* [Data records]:
*-*-*

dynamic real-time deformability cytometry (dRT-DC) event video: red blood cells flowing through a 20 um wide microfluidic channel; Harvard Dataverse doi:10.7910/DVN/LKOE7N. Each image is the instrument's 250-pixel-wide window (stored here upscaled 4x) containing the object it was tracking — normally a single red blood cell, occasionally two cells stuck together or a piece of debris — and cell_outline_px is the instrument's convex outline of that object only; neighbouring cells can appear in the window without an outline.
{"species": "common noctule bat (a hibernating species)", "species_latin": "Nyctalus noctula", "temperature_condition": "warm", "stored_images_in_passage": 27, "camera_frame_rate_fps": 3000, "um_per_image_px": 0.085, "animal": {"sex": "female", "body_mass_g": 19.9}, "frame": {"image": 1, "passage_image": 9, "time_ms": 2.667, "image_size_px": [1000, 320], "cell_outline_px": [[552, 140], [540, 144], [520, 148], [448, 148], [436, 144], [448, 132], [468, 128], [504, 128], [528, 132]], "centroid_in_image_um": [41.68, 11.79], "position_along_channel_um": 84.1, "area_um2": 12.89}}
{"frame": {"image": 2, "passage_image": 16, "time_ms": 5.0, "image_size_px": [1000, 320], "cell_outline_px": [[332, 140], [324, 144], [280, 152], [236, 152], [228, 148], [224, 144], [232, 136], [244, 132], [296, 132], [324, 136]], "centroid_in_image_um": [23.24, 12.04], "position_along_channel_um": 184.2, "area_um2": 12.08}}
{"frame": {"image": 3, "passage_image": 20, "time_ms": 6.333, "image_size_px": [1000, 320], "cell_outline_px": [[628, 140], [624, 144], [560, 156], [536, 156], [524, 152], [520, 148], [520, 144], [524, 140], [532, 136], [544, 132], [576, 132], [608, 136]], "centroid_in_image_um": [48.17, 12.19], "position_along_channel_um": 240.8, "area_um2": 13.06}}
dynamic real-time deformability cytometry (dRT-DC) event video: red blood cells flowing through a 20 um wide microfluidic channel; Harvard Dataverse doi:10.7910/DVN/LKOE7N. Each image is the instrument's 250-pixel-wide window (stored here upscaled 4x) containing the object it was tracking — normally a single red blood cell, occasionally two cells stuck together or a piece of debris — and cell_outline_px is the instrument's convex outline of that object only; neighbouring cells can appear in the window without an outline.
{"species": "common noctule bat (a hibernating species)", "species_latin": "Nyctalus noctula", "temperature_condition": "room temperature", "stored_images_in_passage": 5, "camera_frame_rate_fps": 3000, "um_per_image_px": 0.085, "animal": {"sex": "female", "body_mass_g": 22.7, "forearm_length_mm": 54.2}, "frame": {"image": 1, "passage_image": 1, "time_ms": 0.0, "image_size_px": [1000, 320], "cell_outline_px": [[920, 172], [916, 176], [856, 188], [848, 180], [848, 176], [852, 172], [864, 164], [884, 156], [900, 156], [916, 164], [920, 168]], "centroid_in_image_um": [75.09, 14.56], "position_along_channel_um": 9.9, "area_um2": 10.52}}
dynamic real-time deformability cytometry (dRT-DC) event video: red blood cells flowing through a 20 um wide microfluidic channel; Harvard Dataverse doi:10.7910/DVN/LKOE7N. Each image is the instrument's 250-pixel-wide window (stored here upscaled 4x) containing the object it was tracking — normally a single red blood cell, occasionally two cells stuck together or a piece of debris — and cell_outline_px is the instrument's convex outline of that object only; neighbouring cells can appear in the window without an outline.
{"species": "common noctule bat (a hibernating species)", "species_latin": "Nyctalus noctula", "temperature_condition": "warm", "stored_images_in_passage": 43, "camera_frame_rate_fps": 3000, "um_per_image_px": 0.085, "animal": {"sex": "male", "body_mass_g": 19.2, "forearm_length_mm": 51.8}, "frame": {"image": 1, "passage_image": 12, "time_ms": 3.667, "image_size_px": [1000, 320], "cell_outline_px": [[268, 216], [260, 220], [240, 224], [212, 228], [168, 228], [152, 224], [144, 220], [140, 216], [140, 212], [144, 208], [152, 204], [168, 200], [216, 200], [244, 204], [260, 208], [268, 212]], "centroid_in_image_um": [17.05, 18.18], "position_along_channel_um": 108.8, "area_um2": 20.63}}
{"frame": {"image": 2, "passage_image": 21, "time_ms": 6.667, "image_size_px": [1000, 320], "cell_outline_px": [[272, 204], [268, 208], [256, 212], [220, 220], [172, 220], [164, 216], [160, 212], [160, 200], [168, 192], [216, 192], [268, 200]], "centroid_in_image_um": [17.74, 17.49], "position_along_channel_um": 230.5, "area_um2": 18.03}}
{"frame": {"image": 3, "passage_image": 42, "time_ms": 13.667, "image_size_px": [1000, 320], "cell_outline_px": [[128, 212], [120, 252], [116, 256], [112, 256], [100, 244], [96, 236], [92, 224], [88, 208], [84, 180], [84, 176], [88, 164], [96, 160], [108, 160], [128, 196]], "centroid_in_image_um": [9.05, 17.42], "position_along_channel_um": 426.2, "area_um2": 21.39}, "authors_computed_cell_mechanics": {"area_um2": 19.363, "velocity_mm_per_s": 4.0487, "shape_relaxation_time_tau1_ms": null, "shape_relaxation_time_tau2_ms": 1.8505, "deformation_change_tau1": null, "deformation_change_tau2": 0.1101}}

*-*-*

* [Description of the task]: The lines above should be duplicated exactly.

* [Full answer]:
dynamic real-time deformability cytometry (dRT-DC) event video: red blood cells flowing through a 20 um wide microfluidic channel; Harvard Dataverse doi:10.7910/DVN/LKOE7N. Each image is the instrument's 250-pixel-wide window (stored here upscaled 4x) containing the object it was tracking — normally a single red blood cell, occasionally two cells stuck together or a piece of debris — and cell_outline_px is the instrument's convex outline of that object only; neighbouring cells can appear in the window without an outline.
{"species": "common noctule bat (a hibernating species)", "species_latin": "Nyctalus noctula", "temperature_condition": "warm", "stored_images_in_passage": 27, "camera_frame_rate_fps": 3000, "um_per_image_px": 0.085, "animal": {"sex": "female", "body_mass_g": 19.9}, "frame": {"image": 1, "passage_image": 9, "time_ms": 2.667, "image_size_px": [1000, 320], "cell_outline_px": [[552, 140], [540, 144], [520, 148], [448, 148], [436, 144], [448, 132], [468, 128], [504, 128], [528, 132]], "centroid_in_image_um": [41.68, 11.79], "position_along_channel_um": 84.1, "area_um2": 12.89}}
{"frame": {"image": 2, "passage_image": 16, "time_ms": 5.0, "image_size_px": [1000, 320], "cell_outline_px": [[332, 140], [324, 144], [280, 152], [236, 152], [228, 148], [224, 144], [232, 136], [244, 132], [296, 132], [324, 136]], "centroid_in_image_um": [23.24, 12.04], "position_along_channel_um": 184.2, "area_um2": 12.08}}
{"frame": {"image": 3, "passage_image": 20, "time_ms": 6.333, "image_size_px": [1000, 320], "cell_outline_px": [[628, 140], [624, 144], [560, 156], [536, 156], [524, 152], [520, 148], [520, 144], [524, 140], [532, 136], [544, 132], [576, 132], [608, 136]], "centroid_in_image_um": [48.17, 12.19], "position_along_channel_um": 240.8, "area_um2": 13.06}}
dynamic real-time deformability cytometry (dRT-DC) event video: red blood cells flowing through a 20 um wide microfluidic channel; Harvard Dataverse doi:10.7910/DVN/LKOE7N. Each image is the instrument's 250-pixel-wide window (stored here upscaled 4x) containing the object it was tracking — normally a single red blood cell, occasionally two cells stuck together or a piece of debris — and cell_outline_px is the instrument's convex outline of that object only; neighbouring cells can appear in the window without an outline.
{"species": "common noctule bat (a hibernating species)", "species_latin": "Nyctalus noctula", "temperature_condition": "room temperature", "stored_images_in_passage": 5, "camera_frame_rate_fps": 3000, "um_per_image_px": 0.085, "animal": {"sex": "female", "body_mass_g": 22.7, "forearm_length_mm": 54.2}, "frame": {"image": 1, "passage_image": 1, "time_ms": 0.0, "image_size_px": [1000, 320], "cell_outline_px": [[920, 172], [916, 176], [856, 188], [848, 180], [848, 176], [852, 172], [864, 164], [884, 156], [900, 156], [916, 164], [920, 168]], "centroid_in_image_um": [75.09, 14.56], "position_along_channel_um": 9.9, "area_um2": 10.52}}
dynamic real-time deformability cytometry (dRT-DC) event video: red blood cells flowing through a 20 um wide microfluidic channel; Harvard Dataverse doi:10.7910/DVN/LKOE7N. Each image is the instrument's 250-pixel-wide window (stored here upscaled 4x) containing the object it was tracking — normally a single red blood cell, occasionally two cells stuck together or a piece of debris — and cell_outline_px is the instrument's convex outline of that object only; neighbouring cells can appear in the window without an outline.
{"species": "common noctule bat (a hibernating species)", "species_latin": "Nyctalus noctula", "temperature_condition": "warm", "stored_images_in_passage": 43, "camera_frame_rate_fps": 3000, "um_per_image_px": 0.085, "animal": {"sex": "male", "body_mass_g": 19.2, "forearm_length_mm": 51.8}, "frame": {"image": 1, "passage_image": 12, "time_ms": 3.667, "image_size_px": [1000, 320], "cell_outline_px": [[268, 216], [260, 220], [240, 224], [212, 228], [168, 228], [152, 224], [144, 220], [140, 216], [140, 212], [144, 208], [152, 204], [168, 200], [216, 200], [244, 204], [260, 208], [268, 212]], "centroid_in_image_um": [17.05, 18.18], "position_along_channel_um": 108.8, "area_um2": 20.63}}
{"frame": {"image": 2, "passage_image": 21, "time_ms": 6.667, "image_size_px": [1000, 320], "cell_outline_px": [[272, 204], [268, 208], [256, 212], [220, 220], [172, 220], [164, 216], [160, 212], [160, 200], [168, 192], [216, 192], [268, 200]], "centroid_in_image_um": [17.74, 17.49], "position_along_channel_um": 230.5, "area_um2": 18.03}}
{"frame": {"image": 3, "passage_image": 42, "time_ms": 13.667, "image_size_px": [1000, 320], "cell_outline_px": [[128, 212], [120, 252], [116, 256], [112, 256], [100, 244], [96, 236], [92, 224], [88, 208], [84, 180], [84, 176], [88, 164], [96, 160], [108, 160], [128, 196]], "centroid_in_image_um": [9.05, 17.42], "position_along_channel_um": 426.2, "area_um2": 21.39}, "authors_computed_cell_mechanics": {"area_um2": 19.363, "velocity_mm_per_s": 4.0487, "shape_relaxation_time_tau1_ms": null, "shape_relaxation_time_tau2_ms": 1.8505, "deformation_change_tau1": null, "deformation_change_tau2": 0.1101}}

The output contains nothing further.